+++ EXERCISE MATERIALS

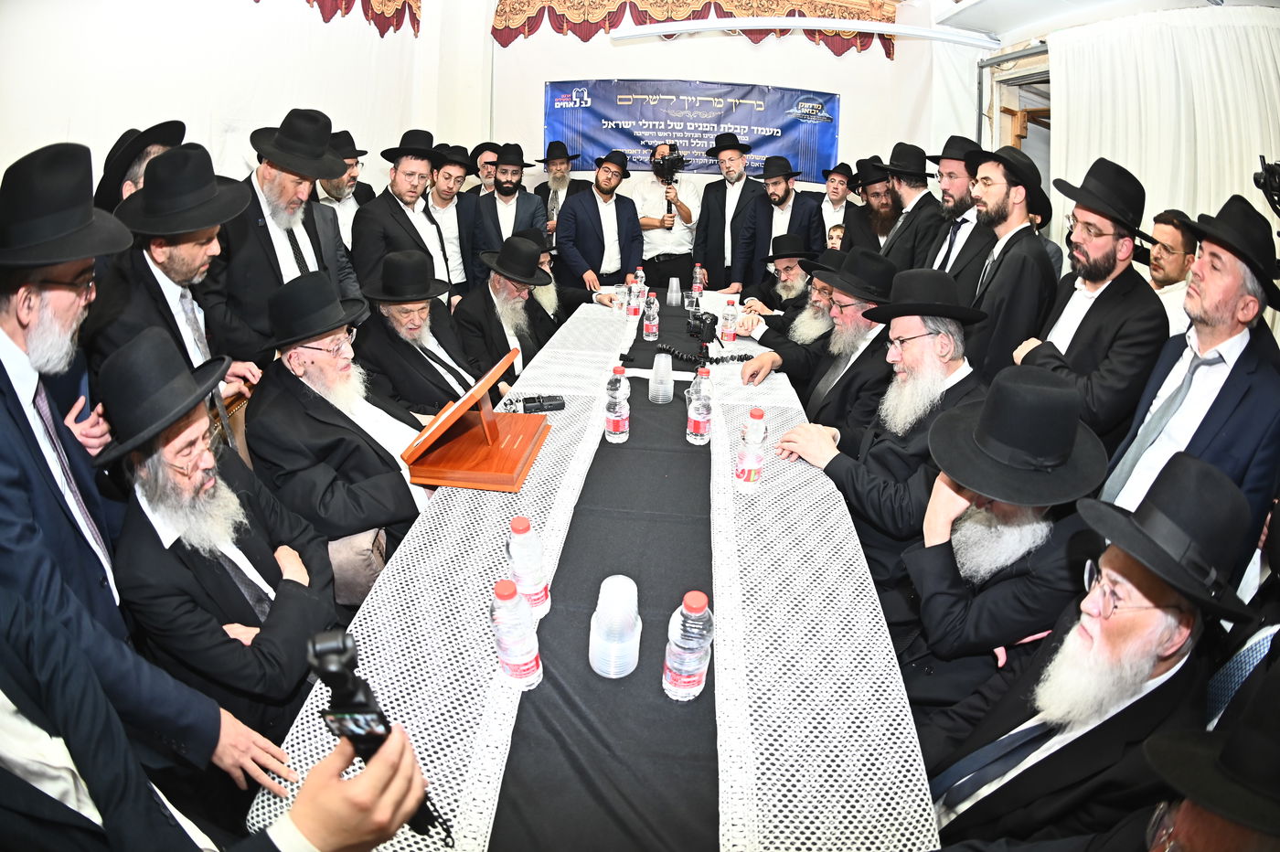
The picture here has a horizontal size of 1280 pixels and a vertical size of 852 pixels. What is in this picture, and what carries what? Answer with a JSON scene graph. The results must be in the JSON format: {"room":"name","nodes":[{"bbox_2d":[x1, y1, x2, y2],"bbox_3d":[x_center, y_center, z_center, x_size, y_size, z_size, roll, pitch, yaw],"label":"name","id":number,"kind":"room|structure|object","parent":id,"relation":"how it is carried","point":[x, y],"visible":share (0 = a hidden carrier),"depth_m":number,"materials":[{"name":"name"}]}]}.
{"room":"event hall","nodes":[
{"label":"event hall","id":0,"kind":"room"},
{"bbox_2d":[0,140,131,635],"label":"man","id":1,"kind":"object","parent":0,"point":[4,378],"visible":0.79,"depth_m":1.08},
{"bbox_2d":[93,119,183,212],"bbox_3d":[-1.913,-0.544,2.366,0.387,1.211,0.420,4,24,4],"label":"man","id":2,"kind":"object","parent":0,"point":[144,157],"visible":0.23,"depth_m":2.09},
{"bbox_2d":[86,144,267,399],"bbox_3d":[-1.526,-0.310,1.941,0.501,1.158,0.513,4,24,4],"label":"man","id":3,"kind":"object","parent":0,"point":[161,261],"visible":0.59,"depth_m":1.77},
{"bbox_2d":[0,0,428,202],"bbox_3d":[-2.497,-1.542,2.721,0.221,3.252,5.004,4,24,4],"label":"left wall","id":4,"kind":"structure","parent":0,"point":[144,115],"depth_m":3.07,"materials":[{"name":"white paint"}]},
{"bbox_2d":[263,0,418,35],"bbox_3d":[-2.148,-3.094,3.324,0.263,0.974,2.725,4,24,4],"label":"valance","id":5,"kind":"object","parent":4,"relation":"attached to","point":[349,1],"visible":0.92,"depth_m":4.38,"materials":[{"name":"red fabric"}]},
{"bbox_2d":[0,587,435,851],"bbox_3d":[-0.611,0.517,0.669,0.663,1.485,0.647,4,24,4],"label":"person","id":6,"kind":"object","parent":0,"point":[346,788],"visible":0.93,"depth_m":0.64},
{"bbox_2d":[308,629,444,851],"bbox_3d":[-0.298,0.352,0.652,0.111,0.261,0.107,4,24,4],"label":"camera","id":7,"kind":"object","parent":6,"relation":"in","point":[332,687],"visible":0.74,"depth_m":0.62,"materials":[{"name":"black plastic"}]},
{"bbox_2d":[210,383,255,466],"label":"chair","id":8,"kind":"object","parent":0,"point":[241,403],"visible":0.15,"depth_m":1.92,"materials":[{"name":"brown wood"}]},
{"bbox_2d":[94,320,337,741],"bbox_3d":[-1.007,0.331,1.424,0.470,1.094,0.555,-12,28,-28],"label":"man","id":9,"kind":"object","parent":8,"relation":"on","point":[151,483],"visible":0.82,"depth_m":1.26},
{"bbox_2d":[202,108,357,359],"bbox_3d":[-1.556,-0.616,2.544,0.534,1.405,0.576,15,27,27],"label":"man","id":10,"kind":"object","parent":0,"point":[266,189],"visible":0.76,"depth_m":2.31},
{"bbox_2d":[314,129,374,252],"bbox_3d":[-1.864,-1.179,3.620,0.488,1.234,0.499,4,24,4],"label":"man","id":11,"kind":"object","parent":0,"point":[332,189],"visible":0.4,"depth_m":3.43},
{"bbox_2d":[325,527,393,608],"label":"chair","id":12,"kind":"object","parent":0,"point":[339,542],"visible":0.27,"depth_m":1.66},
{"bbox_2d":[245,266,439,563],"bbox_3d":[-0.965,0.031,1.939,0.634,1.050,0.579,23,32,39],"label":"man","id":13,"kind":"object","parent":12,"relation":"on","point":[324,358],"visible":0.8,"depth_m":1.76},
{"bbox_2d":[352,131,453,302],"bbox_3d":[-1.362,-0.994,3.427,0.513,1.385,0.551,16,28,27],"label":"man","id":14,"kind":"object","parent":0,"point":[399,212],"visible":0.74,"depth_m":3.20},
{"bbox_2d":[352,250,483,416],"bbox_3d":[-0.945,-0.238,2.562,0.574,1.015,0.630,-9,27,-24],"label":"man","id":15,"kind":"object","parent":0,"point":[389,316],"visible":0.74,"depth_m":2.34},
{"bbox_2d":[425,144,479,298],"bbox_3d":[-1.372,-1.239,4.062,0.510,1.325,0.523,4,24,4],"label":"man","id":16,"kind":"object","parent":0,"point":[449,167],"visible":0.62,"depth_m":3.88},
{"bbox_2d":[463,142,501,196],"bbox_3d":[-1.264,-1.756,4.930,0.468,1.165,0.457,-6,26,-18],"label":"man","id":17,"kind":"object","parent":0,"point":[482,172],"visible":0.38,"depth_m":4.65},
{"bbox_2d":[455,233,557,384],"bbox_3d":[-0.683,-0.453,3.039,0.562,1.016,0.658,-3,25,-11],"label":"man","id":18,"kind":"object","parent":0,"point":[495,282],"visible":0.74,"depth_m":2.85},
{"bbox_2d":[469,144,548,278],"bbox_3d":[-0.995,-1.439,4.448,0.566,1.298,0.565,-6,26,-17],"label":"man","id":19,"kind":"object","parent":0,"point":[529,205],"visible":0.78,"depth_m":4.22},
{"bbox_2d":[534,138,586,234],"bbox_3d":[-0.708,-1.795,5.047,0.533,1.336,0.530,4,24,4],"label":"man","id":20,"kind":"object","parent":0,"point":[554,205],"visible":0.66,"depth_m":4.83},
{"bbox_2d":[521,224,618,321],"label":"man","id":21,"kind":"object","parent":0,"point":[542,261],"visible":0.28,"depth_m":3.43},
{"bbox_2d":[243,289,946,851],"bbox_3d":[0.068,0.224,2.415,1.303,0.726,3.560,4,24,4],"label":"table","id":22,"kind":"object","parent":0,"point":[868,590],"visible":0.61,"depth_m":1.14,"materials":[{"name":"white fabric"}]},
{"bbox_2d":[401,351,550,491],"bbox_3d":[-0.473,-0.024,1.744,0.333,0.254,0.433,4,24,4],"label":"book stand","id":23,"kind":"object","parent":22,"relation":"on","point":[492,423],"visible":0.99,"depth_m":1.67,"materials":[{"name":"brown wood"}]},
{"bbox_2d":[506,393,565,413],"bbox_3d":[-0.354,-0.085,2.011,0.187,0.048,0.067,-5,25,-15],"label":"voice recorder","id":24,"kind":"object","parent":22,"relation":"on","point":[554,406],"visible":0.98,"depth_m":2.00,"materials":[{"name":"black"}]},
{"bbox_2d":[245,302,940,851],"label":"tablecloth","id":25,"kind":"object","parent":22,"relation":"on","point":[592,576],"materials":[{"name":"white fabric"}]},
{"bbox_2d":[487,283,717,851],"bbox_3d":[0.059,-0.002,2.240,0.521,0.126,3.652,4,24,4],"label":"table runner","id":26,"kind":"object","parent":22,"relation":"on","point":[594,463],"visible":0.75,"depth_m":1.15,"materials":[{"name":"fabric"}]},
{"bbox_2d":[490,577,543,689],"bbox_3d":[-0.223,0.366,1.024,0.075,0.217,0.073,4,24,4],"label":"water bottle","id":27,"kind":"object","parent":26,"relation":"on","point":[506,662],"visible":0.99,"depth_m":1.00,"materials":[{"name":"clear plastic"}]},
{"bbox_2d":[506,514,550,616],"bbox_3d":[-0.232,0.289,1.176,0.078,0.232,0.075,4,24,4],"label":"water bottle","id":28,"kind":"object","parent":26,"relation":"on","point":[519,530],"visible":0.88,"depth_m":1.15,"materials":[{"name":"clear plastic"}]},
{"bbox_2d":[588,574,642,678],"bbox_3d":[-0.046,0.376,1.086,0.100,0.170,0.103,4,24,4],"label":"cup stack","id":29,"kind":"object","parent":26,"relation":"on","point":[627,672],"visible":0.98,"depth_m":1.06,"materials":[{"name":"plastic"}]},
{"bbox_2d":[604,390,629,444],"bbox_3d":[-0.073,-0.035,1.853,0.071,0.190,0.070,4,24,4],"label":"water bottle","id":30,"kind":"object","parent":26,"relation":"on","point":[614,418],"visible":0.98,"depth_m":1.83,"materials":[{"name":"clear plastic"}]},
{"bbox_2d":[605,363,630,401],"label":"water bottle","id":31,"kind":"object","parent":26,"relation":"on","point":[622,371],"visible":0.49,"depth_m":1.96,"materials":[{"name":"clear plastic"}]},
{"bbox_2d":[627,273,643,320],"bbox_3d":[-0.026,-0.714,3.260,0.070,0.222,0.070,4,24,4],"label":"water bottle","id":32,"kind":"object","parent":26,"relation":"on","point":[634,309],"visible":0.99,"depth_m":3.24,"materials":[{"name":"clear plastic"}]},
{"bbox_2d":[641,293,659,341],"bbox_3d":[0.056,-0.554,2.939,0.069,0.228,0.069,4,24,4],"label":"water bottle","id":33,"kind":"object","parent":26,"relation":"on","point":[652,331],"visible":0.97,"depth_m":2.92,"materials":[{"name":"clear plastic"}]},
{"bbox_2d":[648,352,673,403],"bbox_3d":[0.081,-0.183,2.198,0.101,0.173,0.101,4,24,4],"label":"plastic cup stack","id":34,"kind":"object","parent":26,"relation":"on","point":[669,361],"visible":0.97,"depth_m":2.17,"materials":[{"name":"clear plastic"}]},
{"bbox_2d":[665,277,682,307],"bbox_3d":[0.214,-0.853,3.649,0.103,0.157,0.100,4,24,4],"label":"plastic cup stack","id":35,"kind":"object","parent":26,"relation":"on","point":[675,293],"visible":0.98,"depth_m":3.62,"materials":[{"name":"plastic"}]},
{"bbox_2d":[661,589,714,701],"bbox_3d":[0.089,0.388,1.018,0.080,0.222,0.079,4,24,4],"label":"water bottle","id":36,"kind":"object","parent":26,"relation":"on","point":[695,604],"visible":0.99,"depth_m":0.99,"materials":[{"name":"clear plastic"}]},
{"bbox_2d":[684,385,713,445],"bbox_3d":[0.194,-0.047,1.867,0.075,0.221,0.074,4,24,4],"label":"water bottle","id":37,"kind":"object","parent":26,"relation":"on","point":[698,416],"visible":0.98,"depth_m":1.84,"materials":[{"name":"clear plastic"}]},
{"bbox_2d":[686,363,713,405],"bbox_3d":[0.210,-0.103,2.000,0.078,0.221,0.072,4,24,4],"label":"bottle","id":38,"kind":"object","parent":26,"relation":"on","point":[707,383],"visible":0.45,"depth_m":1.96,"materials":[{"name":"clear plastic"}]},
{"bbox_2d":[684,308,718,346],"bbox_3d":[0.299,-0.507,2.889,0.192,0.138,0.186,4,24,4],"label":"camera","id":39,"kind":"object","parent":26,"relation":"on","point":[705,319],"visible":0.96,"depth_m":2.85,"materials":[{"name":"black plastic"}]},
{"bbox_2d":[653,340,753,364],"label":"flexible tripod","id":40,"kind":"object","parent":26,"relation":"on","point":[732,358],"visible":0.92,"depth_m":2.66,"materials":[{"name":"black plastic"}]},
{"bbox_2d":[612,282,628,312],"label":"plastic cup","id":41,"kind":"object","parent":22,"relation":"on","point":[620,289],"visible":0.94,"depth_m":3.33,"materials":[{"name":"clear plastic"}]},
{"bbox_2d":[690,262,704,297],"bbox_3d":[0.387,-0.966,3.837,0.069,0.220,0.069,4,24,4],"label":"water bottle","id":42,"kind":"object","parent":22,"relation":"on","point":[698,276],"visible":0.96,"depth_m":3.81,"materials":[{"name":"clear plastic"}]},
{"bbox_2d":[719,298,737,347],"bbox_3d":[0.445,-0.514,2.868,0.071,0.224,0.072,4,24,4],"label":"water bottle","id":43,"kind":"object","parent":22,"relation":"on","point":[727,334],"visible":0.99,"depth_m":2.85,"materials":[{"name":"clear plastic"}]},
{"bbox_2d":[733,406,767,493],"bbox_3d":[0.312,0.069,1.593,0.073,0.231,0.074,4,24,4],"label":"water bottle","id":44,"kind":"object","parent":22,"relation":"on","point":[750,470],"visible":0.98,"depth_m":1.57,"materials":[{"name":"clear plastic"}]},
{"bbox_2d":[556,151,643,297],"bbox_3d":[-0.321,-1.412,4.612,0.632,1.441,0.590,-10,27,-25],"label":"man","id":45,"kind":"object","parent":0,"point":[602,234],"visible":0.92,"depth_m":4.38},
{"bbox_2d":[629,138,700,284],"bbox_3d":[0.196,-1.645,4.984,0.614,1.530,0.587,4,24,4],"label":"man","id":46,"kind":"object","parent":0,"point":[652,219],"visible":0.86,"depth_m":4.78},
{"bbox_2d":[650,143,688,186],"bbox_3d":[0.235,-2.163,4.764,0.307,0.332,0.357,4,24,4],"label":"camera","id":47,"kind":"object","parent":46,"relation":"in","point":[672,162],"visible":0.95,"depth_m":4.74,"materials":[{"name":"black"}]},
{"bbox_2d":[423,0,969,229],"bbox_3d":[0.577,-2.617,5.324,4.324,3.376,0.307,4,24,4],"label":"back wall","id":48,"kind":"structure","parent":0,"point":[858,108],"depth_m":5.12,"materials":[{"name":"white paint"}]},
{"bbox_2d":[544,77,841,181],"bbox_3d":[0.473,-2.729,5.268,2.791,0.805,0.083,4,24,4],"label":"banner","id":49,"kind":"object","parent":48,"relation":"attached to","point":[574,130],"visible":0.8,"depth_m":5.22,"materials":[{"name":"blue plastic"}]},
{"bbox_2d":[493,0,904,55],"bbox_3d":[0.528,-3.618,4.822,3.435,0.745,0.214,4,24,4],"label":"valance","id":50,"kind":"object","parent":48,"relation":"attached to","point":[685,5],"visible":0.68,"depth_m":4.87,"materials":[{"name":"red fabric"}]},
{"bbox_2d":[693,134,766,289],"bbox_3d":[0.755,-1.687,4.961,0.561,1.533,0.563,4,24,4],"label":"man","id":51,"kind":"object","parent":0,"point":[717,205],"visible":0.91,"depth_m":4.75},
{"bbox_2d":[737,156,824,291],"bbox_3d":[1.111,-1.420,4.631,0.591,1.353,0.580,4,24,4],"label":"man","id":52,"kind":"object","parent":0,"point":[770,232],"visible":0.86,"depth_m":4.42},
{"bbox_2d":[734,250,842,376],"bbox_3d":[1.034,-0.576,3.595,0.740,1.078,0.706,-15,30,-35],"label":"man","id":53,"kind":"object","parent":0,"point":[827,292],"visible":0.48,"depth_m":3.43},
{"bbox_2d":[609,13,994,48],"bbox_3d":[1.310,-2.985,4.280,2.829,0.104,0.510,4,24,4],"label":"ceiling light","id":54,"kind":"object","parent":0,"point":[922,33],"visible":0.99,"depth_m":4.24,"materials":[{"name":"white"}]},
{"bbox_2d":[740,247,896,448],"bbox_3d":[0.847,-0.200,2.542,0.596,1.093,0.611,-18,31,-38],"label":"man","id":55,"kind":"object","parent":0,"point":[850,309],"visible":0.65,"depth_m":2.34},
{"bbox_2d":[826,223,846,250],"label":"child","id":56,"kind":"object","parent":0,"point":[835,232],"visible":0.19,"depth_m":4.58},
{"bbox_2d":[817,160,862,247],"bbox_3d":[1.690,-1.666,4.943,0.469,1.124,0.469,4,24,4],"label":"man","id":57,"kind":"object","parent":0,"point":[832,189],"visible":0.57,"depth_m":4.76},
{"bbox_2d":[845,155,902,256],"bbox_3d":[1.808,-1.391,4.459,0.543,1.221,0.557,20,30,35],"label":"man","id":58,"kind":"object","parent":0,"point":[880,205],"visible":0.52,"depth_m":4.23},
{"bbox_2d":[773,266,988,588],"bbox_3d":[0.849,0.083,1.989,0.593,1.200,0.631,-14,29,-32],"label":"man","id":59,"kind":"object","parent":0,"point":[922,341],"visible":0.74,"depth_m":1.82},
{"bbox_2d":[871,143,946,270],"bbox_3d":[1.736,-1.126,3.774,0.509,1.331,0.514,-7,26,-20],"label":"man","id":60,"kind":"object","parent":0,"point":[925,187],"visible":0.65,"depth_m":3.55},
{"bbox_2d":[916,135,993,284],"bbox_3d":[1.709,-0.888,3.206,0.507,1.315,0.505,-2,25,-8],"label":"man","id":61,"kind":"object","parent":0,"point":[955,202],"visible":0.52,"depth_m":3.01},
{"bbox_2d":[888,365,1106,718],"bbox_3d":[0.868,0.406,1.488,0.522,1.121,0.521,-17,31,-36],"label":"man","id":62,"kind":"object","parent":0,"point":[1023,513],"visible":0.79,"depth_m":1.30},
{"bbox_2d":[960,140,1055,378],"bbox_3d":[1.555,-0.495,2.577,0.472,1.412,0.460,-6,26,-18],"label":"man","id":63,"kind":"object","parent":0,"point":[996,292],"visible":0.74,"depth_m":2.36},
{"bbox_2d":[916,450,1247,851],"bbox_3d":[0.850,0.573,1.172,0.508,1.110,0.474,-15,29,-33],"label":"man","id":64,"kind":"object","parent":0,"point":[1166,674],"visible":0.85,"depth_m":1.00},
{"bbox_2d":[1013,156,1165,452],"bbox_3d":[1.598,-0.240,2.151,0.474,1.405,0.474,-8,26,-21],"label":"man","id":65,"kind":"object","parent":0,"point":[1091,224],"visible":0.79,"depth_m":1.94},
{"bbox_2d":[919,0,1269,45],"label":"ceiling","id":66,"kind":"structure","parent":0,"point":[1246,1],"depth_m":3.50,"materials":[{"name":"white paint"}]},
{"bbox_2d":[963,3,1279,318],"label":"right wall","id":67,"kind":"structure","parent":0,"point":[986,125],"depth_m":3.74,"materials":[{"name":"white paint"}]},
{"bbox_2d":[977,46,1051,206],"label":"window","id":68,"kind":"structure","parent":67,"relation":"in","point":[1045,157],"depth_m":4.52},
{"bbox_2d":[1049,1,1279,285],"bbox_3d":[2.925,-1.043,3.158,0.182,2.132,1.644,4,24,4],"label":"white curtain","id":69,"kind":"object","parent":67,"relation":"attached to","point":[1156,179],"visible":0.55,"depth_m":3.14,"materials":[{"name":"white fabric"}]},
{"bbox_2d":[1144,209,1199,336],"bbox_3d":[2.367,-0.460,2.685,0.373,0.995,0.407,4,24,4],"label":"man","id":70,"kind":"object","parent":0,"point":[1178,257],"visible":0.39,"depth_m":2.51},
{"bbox_2d":[1098,192,1279,561],"bbox_3d":[1.618,0.064,1.742,0.523,1.408,0.466,-17,31,-36],"label":"man","id":71,"kind":"object","parent":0,"point":[1228,304],"visible":0.7,"depth_m":1.54},
{"bbox_2d":[1128,666,1279,851],"bbox_3d":[0.786,0.753,0.795,0.573,1.129,0.598,4,24,4],"label":"man","id":72,"kind":"object","parent":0,"point":[1186,823],"visible":0.99,"depth_m":0.70},
{"bbox_2d":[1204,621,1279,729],"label":"necktie","id":73,"kind":"object","parent":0,"point":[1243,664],"visible":0.28,"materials":[{"name":"blue fabric"}]},
{"bbox_2d":[1254,155,1279,219],"bbox_3d":[2.190,-0.765,1.890,0.303,0.235,0.277,4,24,4],"label":"video camera","id":74,"kind":"object","parent":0,"point":[1274,172],"visible":0.98,"depth_m":1.92,"materials":[{"name":"black plastic"}]}
]}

++++++

» **EXERCISE DIRECTIONS**
In the records above, find the lines holding "camera". Copy each one.

» **TASK OUTPUT**
{"bbox_2d":[308,629,444,851],"bbox_3d":[-0.298,0.352,0.652,0.111,0.261,0.107,4,24,4],"label":"camera","id":7,"kind":"object","parent":6,"relation":"in","point":[332,687],"visible":0.74,"depth_m":0.62,"materials":[{"name":"black plastic"}]},
{"bbox_2d":[684,308,718,346],"bbox_3d":[0.299,-0.507,2.889,0.192,0.138,0.186,4,24,4],"label":"camera","id":39,"kind":"object","parent":26,"relation":"on","point":[705,319],"visible":0.96,"depth_m":2.85,"materials":[{"name":"black plastic"}]},
{"bbox_2d":[650,143,688,186],"bbox_3d":[0.235,-2.163,4.764,0.307,0.332,0.357,4,24,4],"label":"camera","id":47,"kind":"object","parent":46,"relation":"in","point":[672,162],"visible":0.95,"depth_m":4.74,"materials":[{"name":"black"}]},
{"bbox_2d":[1254,155,1279,219],"bbox_3d":[2.190,-0.765,1.890,0.303,0.235,0.277,4,24,4],"label":"video camera","id":74,"kind":"object","parent":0,"point":[1274,172],"visible":0.98,"depth_m":1.92,"materials":[{"name":"black plastic"}]}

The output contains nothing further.